● Work task
Each line of the data below must be reproduced without any change.

|---|

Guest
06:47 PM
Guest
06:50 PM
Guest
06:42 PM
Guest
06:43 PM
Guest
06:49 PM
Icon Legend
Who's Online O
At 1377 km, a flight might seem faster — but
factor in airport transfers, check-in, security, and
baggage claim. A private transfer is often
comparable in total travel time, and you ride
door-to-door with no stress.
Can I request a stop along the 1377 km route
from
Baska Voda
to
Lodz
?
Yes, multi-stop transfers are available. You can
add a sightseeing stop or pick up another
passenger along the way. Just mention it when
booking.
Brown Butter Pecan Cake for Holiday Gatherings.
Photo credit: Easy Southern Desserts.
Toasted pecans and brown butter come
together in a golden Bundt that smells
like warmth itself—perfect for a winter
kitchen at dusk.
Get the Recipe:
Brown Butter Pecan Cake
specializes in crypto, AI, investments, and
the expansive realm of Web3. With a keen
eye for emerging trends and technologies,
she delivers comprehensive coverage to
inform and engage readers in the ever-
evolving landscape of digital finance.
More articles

|---|

● Expected output
Guest
06:47 PM
Guest
06:50 PM
Guest
06:42 PM
Guest
06:43 PM
Guest
06:49 PM
Icon Legend
Who's Online O
At 1377 km, a flight might seem faster — but
factor in airport transfers, check-in, security, and
baggage claim. A private transfer is often
comparable in total travel time, and you ride
door-to-door with no stress.
Can I request a stop along the 1377 km route
from
Baska Voda
to
Lodz
?
Yes, multi-stop transfers are available. You can
add a sightseeing stop or pick up another
passenger along the way. Just mention it when
booking.
Brown Butter Pecan Cake for Holiday Gatherings.
Photo credit: Easy Southern Desserts.
Toasted pecans and brown butter come
together in a golden Bundt that smells
like warmth itself—perfect for a winter
kitchen at dusk.
Get the Recipe:
Brown Butter Pecan Cake
specializes in crypto, AI, investments, and
the expansive realm of Web3. With a keen
eye for emerging trends and technologies,
she delivers comprehensive coverage to
inform and engage readers in the ever-
evolving landscape of digital finance.
More articles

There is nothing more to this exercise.